Added Skewb and Square-1 cubes
Added two new plotting modes under Visualization: 'Daily solves' and 'Scatter plot'.

*Version 2.1 (April 2015) *
_This update was inspired by helpful comments by the users on the speedsolving.com forum_

Improved user interface on mobile devices, especially tablets.
The social bar is now only visible when viewed on larger screens.
Added WCA (World Cubing Association) inspection mode where solves are automatically given +2 and DNF (did not finish) penalties if the user over-inspects according to WCA regulations. In this mode, the timer does not automatically begin after inspection time has finished.
A penalty of 2+ seconds is given to users who do not start the solve within 15 seconds.
A penalty of DNF is given to users who do not start the solve withing 17 seconds.

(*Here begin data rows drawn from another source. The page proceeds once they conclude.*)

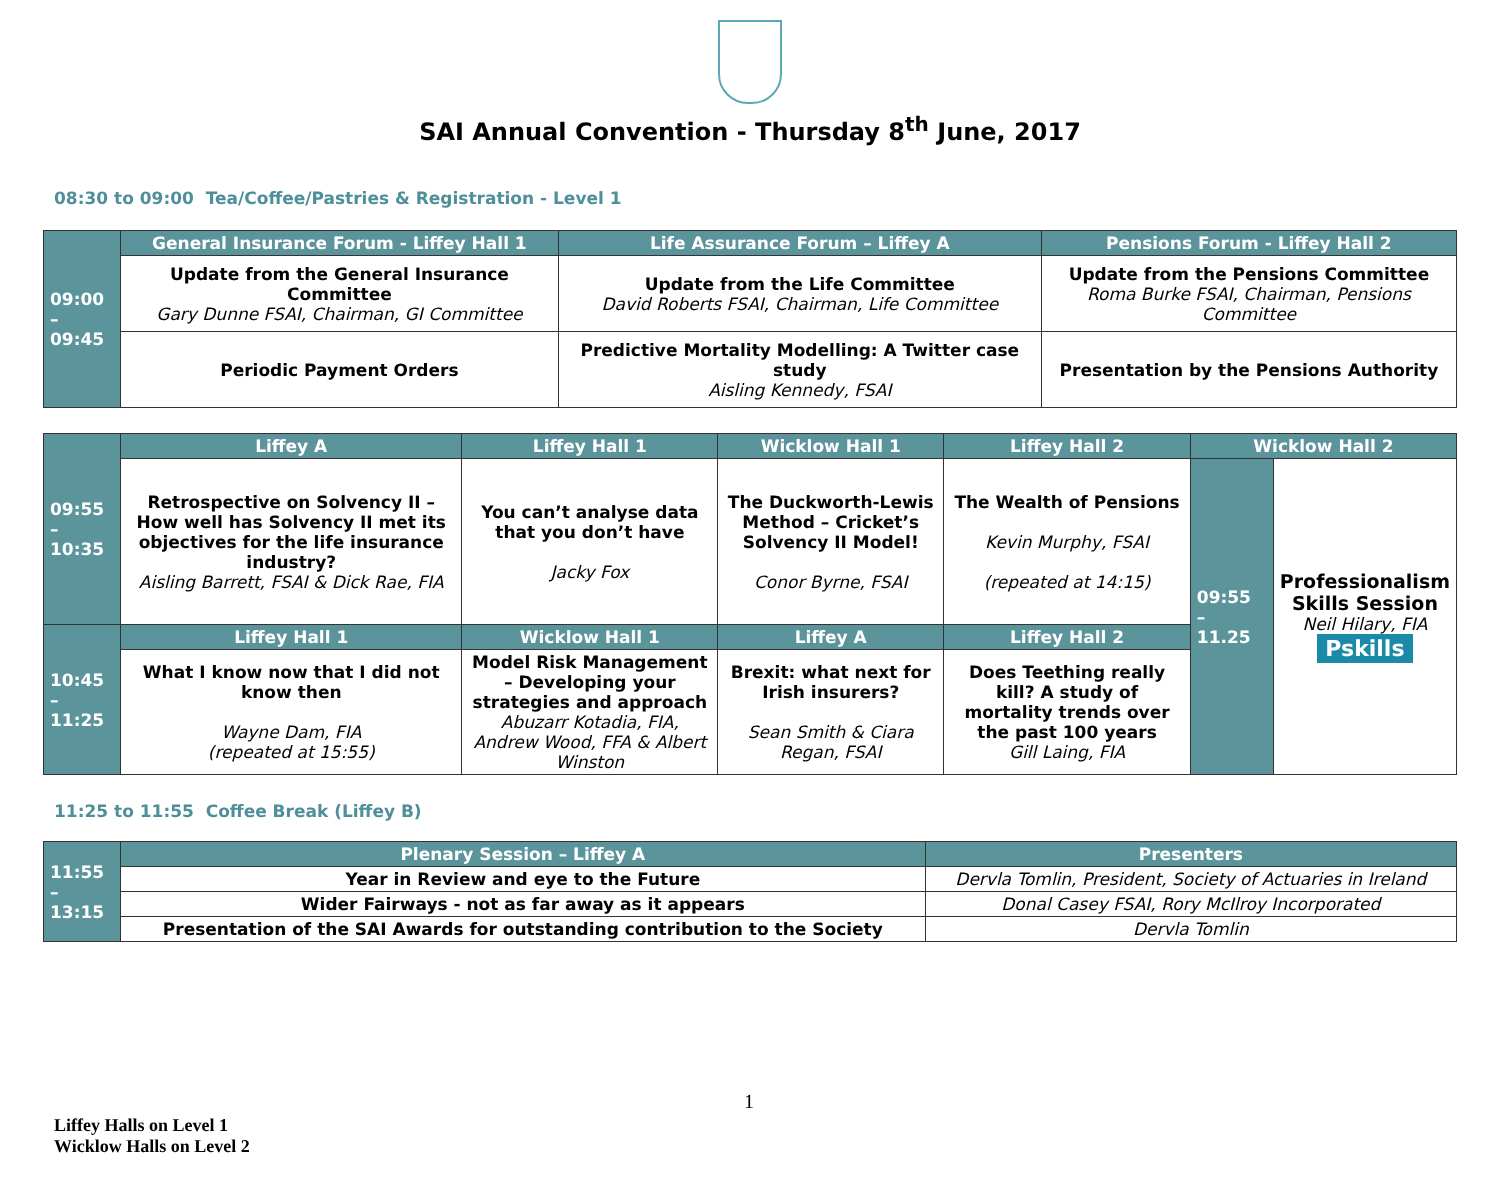SAI Annual Convention - Thursday 8<sup>th</sup> June, 2017
08:30 to 09:00 Tea/Coffee/Pastries & Registration - Level 1
| 09:00 – 09:45 | General Insurance Forum - Liffey Hall 1 | Life Assurance Forum – Liffey A | Pensions Forum - Liffey Hall 2 |
| | Update from the General Insurance Committee Gary Dunne FSAI, Chairman, GI Committee | Update from the Life Committee David Roberts FSAI, Chairman, Life Committee | Update from the Pensions Committee Roma Burke FSAI, Chairman, Pensions Committee |
| | Periodic Payment Orders | Predictive Mortality Modelling: A Twitter case study Aisling Kennedy, FSAI | Presentation by the Pensions Authority |
| 09:55 – 10:35 | Liffey A | Liffey Hall 1 | Wicklow Hall 1 | Liffey Hall 2 | Wicklow Hall 2 | |
| | Retrospective on Solvency II – How well has Solvency II met its objectives for the life insurance industry? Aisling Barrett, FSAI & Dick Rae, FIA | You can’t analyse data that you don’t have Jacky Fox | The Duckworth-Lewis Method – Cricket’s Solvency II Model! Conor Byrne, FSAI | The Wealth of Pensions Kevin Murphy, FSAI (repeated at 14:15) | 09:55 – 11.25 | Professionalism Skills Session Neil Hilary, FIA Pskills |
| 10:45 – 11:25 | Liffey Hall 1 | Wicklow Hall 1 | Liffey A | Liffey Hall 2 | | |
| | What I know now that I did not know then Wayne Dam, FIA (repeated at 15:55) | Model Risk Management – Developing your strategies and approach Abuzarr Kotadia, FIA, Andrew Wood, FFA & Albert Winston | Brexit: what next for Irish insurers? Sean Smith & Ciara Regan, FSAI | Does Teething really kill? A study of mortality trends over the past 100 years Gill Laing, FIA | | |
11:25 to 11:55 Coffee Break (Liffey B)
| 11:55 – 13:15 | Plenary Session – Liffey A | Presenters |
| | Year in Review and eye to the Future | Dervla Tomlin, President, Society of Actuaries in Ireland |
| | Wider Fairways - not as far away as it appears | Donal Casey FSAI, Rory McIlroy Incorporated |
| | Presentation of the SAI Awards for outstanding contribution to the Society | Dervla Tomlin |
1
Liffey Halls on Level 1
Wicklow Halls on Level 2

Added ability to manually add/remove +2 and DNF penalties of previous solves.
Added ability to see deleted solves including the ability to undelete them.
Updated stats box to show daily best and daily worst times.
Added description of WCA inspection mode to the about page.

*Version 2.0 (March 2015)*

Initiatives to improve experience from mobile devices
Responsive design
Speed optimization
New sound engine (sound still a bit experimental on mobile devices).
New plotting engine (old one was based on Flash, which does not work on mobile devices)

Changed database access for faster response times from server. (less waiting)
Added option to change timezone (timezone will be fetched by geoip on first visit)
Added new plotting modes.
Added option to download log as a comma separated file (csv file), which can be loaded directly into other programs, such as Excel.
Added a "social bar", which makes it easy to share this site with family and friends.
Fixed a bug that could take the user to an non-existing page when signing up.
Added URL navigation.
Minor UI improvement, including a loading symbol that appears, when elements on screen are being updated.
Changed spacebar behavior during inspection. Pressing spacebar will now end inspection and start the timer. Additionally, the timer will start after the chosen inspection time has ended.

*Version 1.0 (2012)*

Initial release.


----------